En attendant, que fait-on  ? On dénonce les violences, voire les fauteurs de troubles, parce que le Système n’a plus que cet outil, d’ailleurs continuellement renforcé jusqu’à la militarisation paranoïaque des forces du maintien de l’ordre-Système, – l’outil de la répression, la force policière militarisée. Obama a donné l’exemple, en concertation avec les diverses autorités du Maryland et de Baltimore....

Jusqu’ici, on n’a pas encore songé à une solution élégante qui serait de débusquer l’un ou l’autre émeutier, sorte d’Africain-RussoAméricain, parlant russe ; ce qui permettrait de crier, au soulagement général, “c’est la faute à Poutine !”... En effet l’on sait ou l’on devrait savoir qu’il y a “violence” et “violence”, et que les vraies “violences” de voyou de Baltimore n’ont strictement aucun rapport avec les fausses “violences” libératrices du Maidan. Un résumé en français de l’émission In the Now, de Aissa Naouani, de RT, le 30 avril 2015 se demande par conséquent, d’une façon fort insolente, «Qui décide ce qui doit être qualifié d’émeute?»...

«Des émeutes, des pillages… C’est mal ! C’est violent, destructif et illégal et à n’en pas douter, Baltimore a connu des émeutes. Mais qui décide de ce qui définit une émeute? Les médias? Le gouvernement?

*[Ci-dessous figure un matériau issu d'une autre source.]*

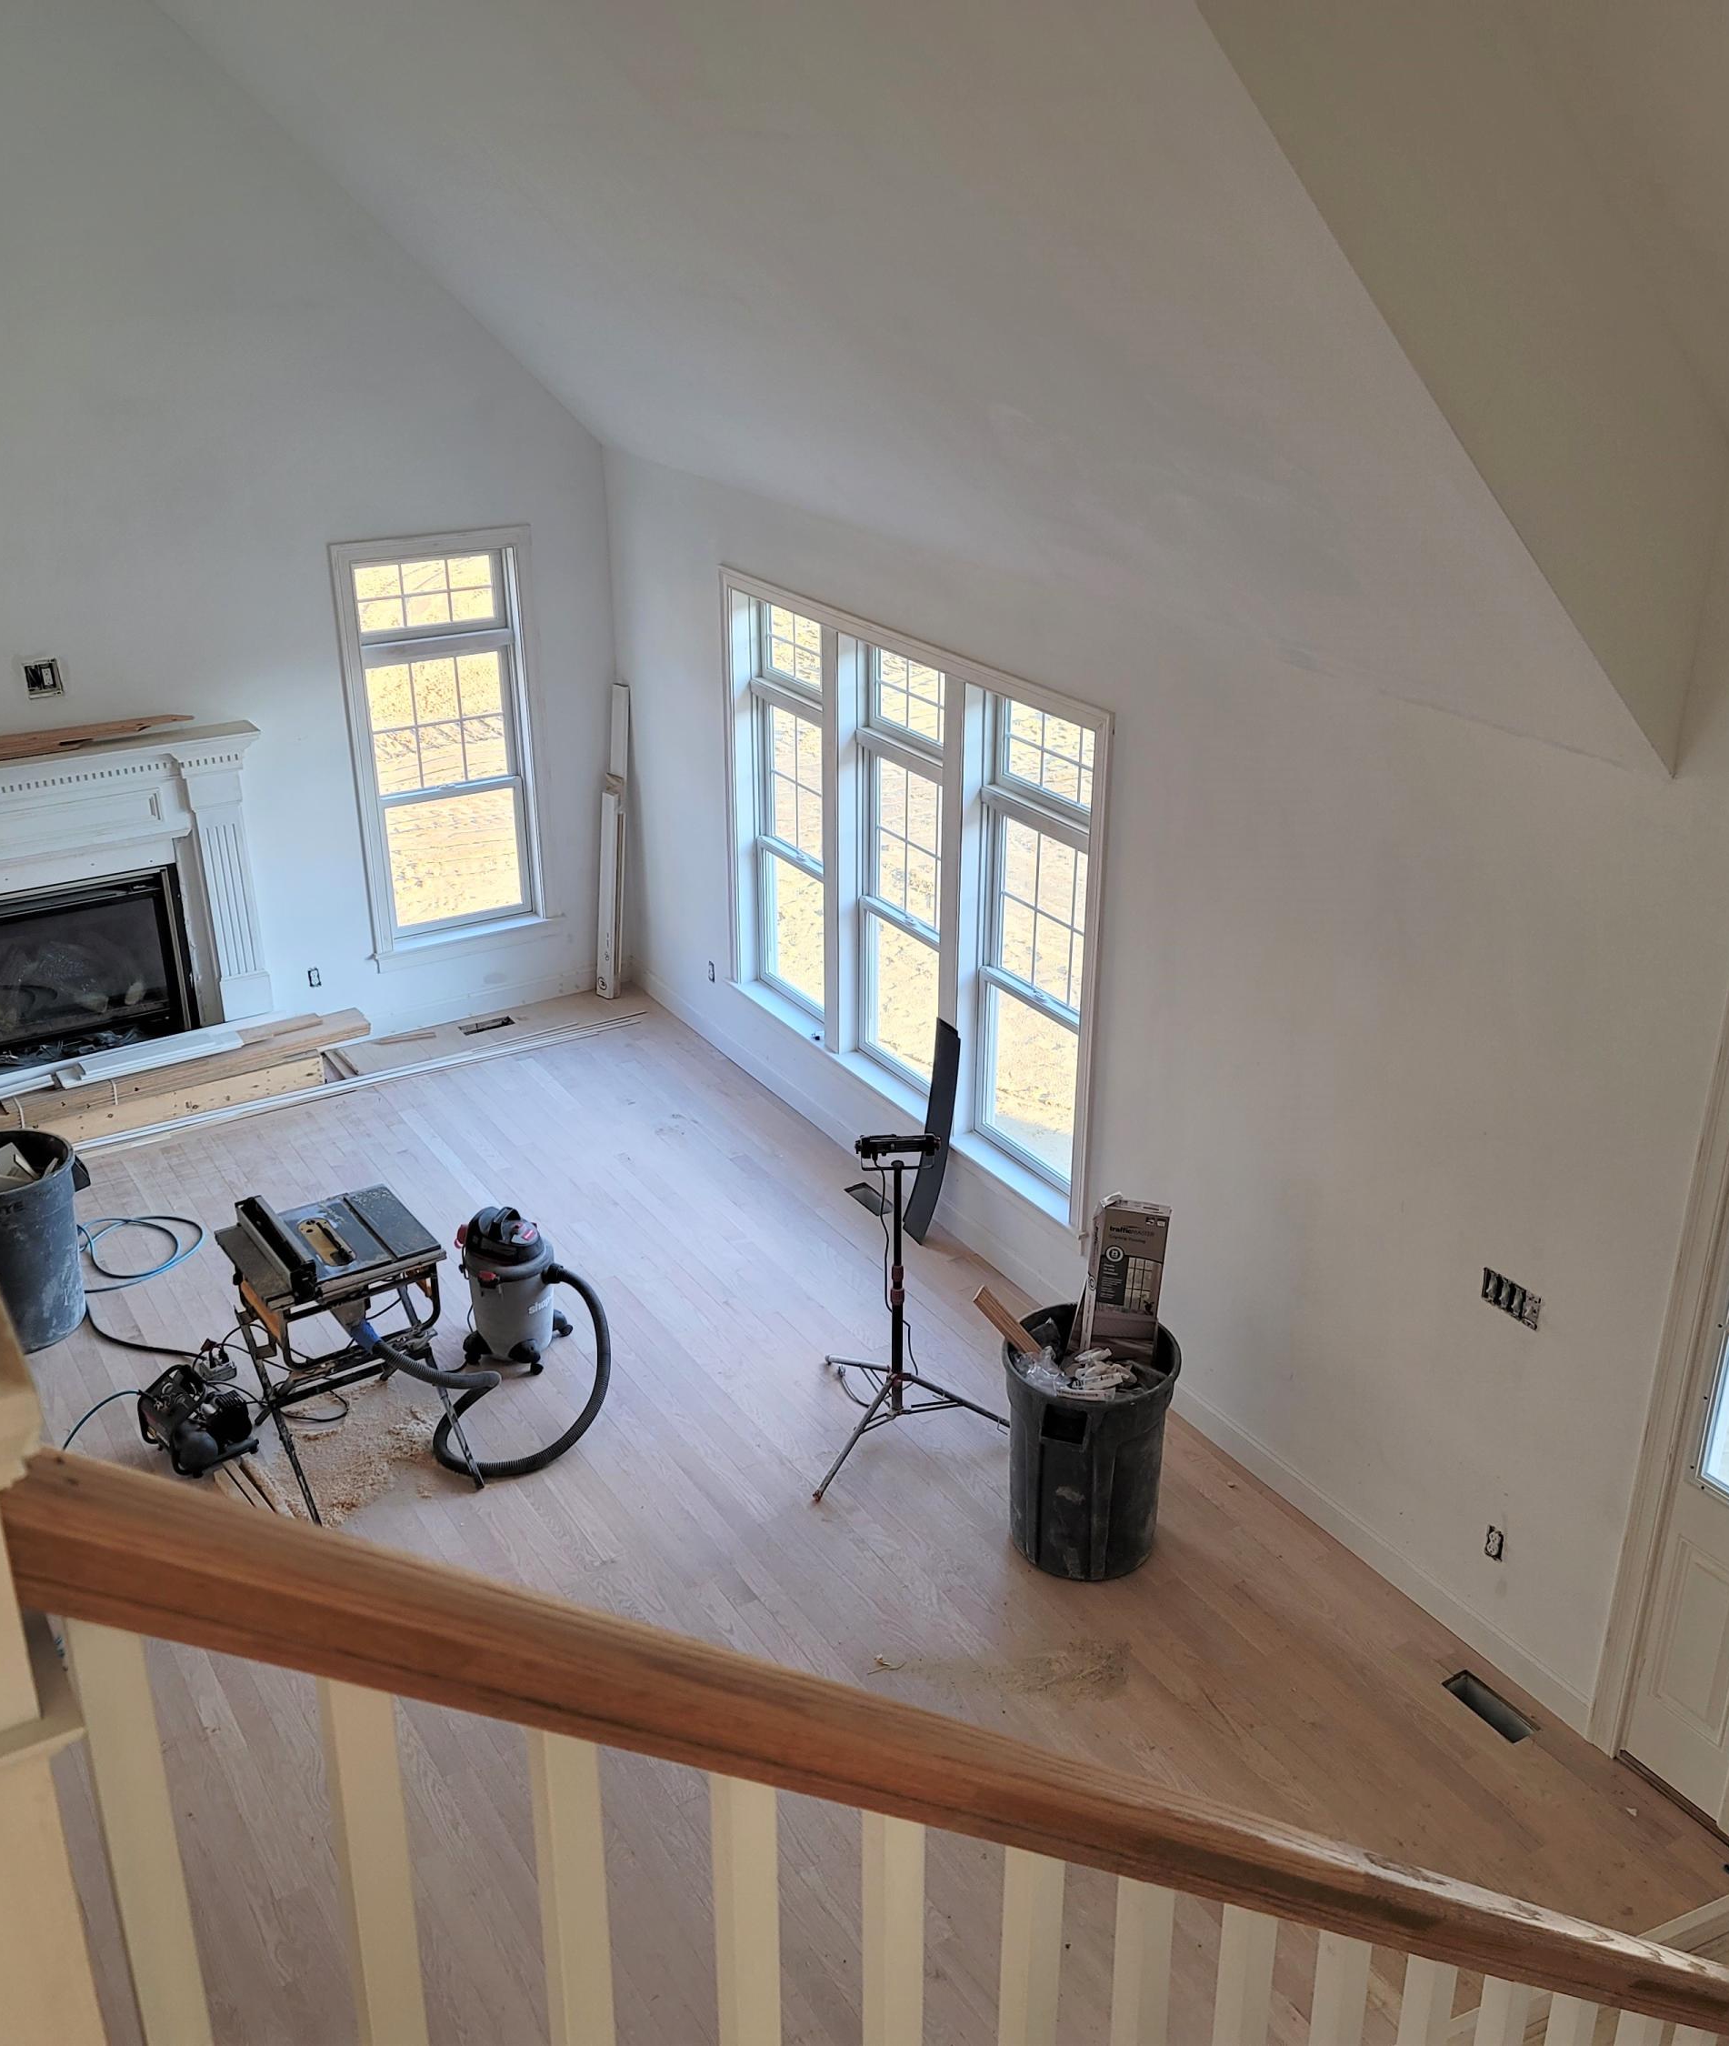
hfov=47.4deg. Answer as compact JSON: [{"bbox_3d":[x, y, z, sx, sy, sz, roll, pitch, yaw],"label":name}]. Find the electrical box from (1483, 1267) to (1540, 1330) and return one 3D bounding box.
[{"bbox_3d":[1.815,0.754,5.465,0.070,0.105,0.205,-14,28,-28],"label":"electrical box"}]

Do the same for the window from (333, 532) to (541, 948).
[{"bbox_3d":[-2.026,-1.370,9.582,0.950,1.970,0.120,-14,28,-28],"label":"window"}]

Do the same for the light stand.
[{"bbox_3d":[0.221,0.893,6.675,0.771,1.160,0.827,0,24,0],"label":"light stand"}]

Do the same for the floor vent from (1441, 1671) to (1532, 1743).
[{"bbox_3d":[1.799,1.987,5.687,0.095,0.040,0.275,-14,28,-28],"label":"floor vent"}]

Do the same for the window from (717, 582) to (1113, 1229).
[{"bbox_3d":[0.109,-0.616,7.977,0.130,1.990,2.780,-14,28,-28],"label":"window"}]

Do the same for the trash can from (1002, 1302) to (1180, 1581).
[{"bbox_3d":[0.707,1.335,6.245,0.570,0.700,0.600,3,24,7],"label":"trash can"}]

Ou quelque chose d’autre ? Anissa Naouai s’est demandée pourquoi des événements identiques sont parfois qualifiés de manière différente.» Effectivement, il suffit de mettre en parallèle des images de Baltimore et des images du Maidan avant la chute de Ianoukovitch pour justifier ces intéressantes questions : Et alors ? Obama est-il un clone de Ianoukovitch ? Ianoukovitch était-il un Obama déguisé en Ianoukovitch ? Tout cela trouble un peu la bonne marche de la narrative et il est important d’avertir BHL qu’il ne s’y trompe pas, et ne vienne pas, par une aberration due à son excessive générosité d’âme, débarquer triomphalement d’un hélicoptère aussi blanc que ses chemises à col ouvert au milieu des émeutiers de Baltimore pour les soutenir dans leur fort juste cause. Ne pas confondre torchons et serviettes.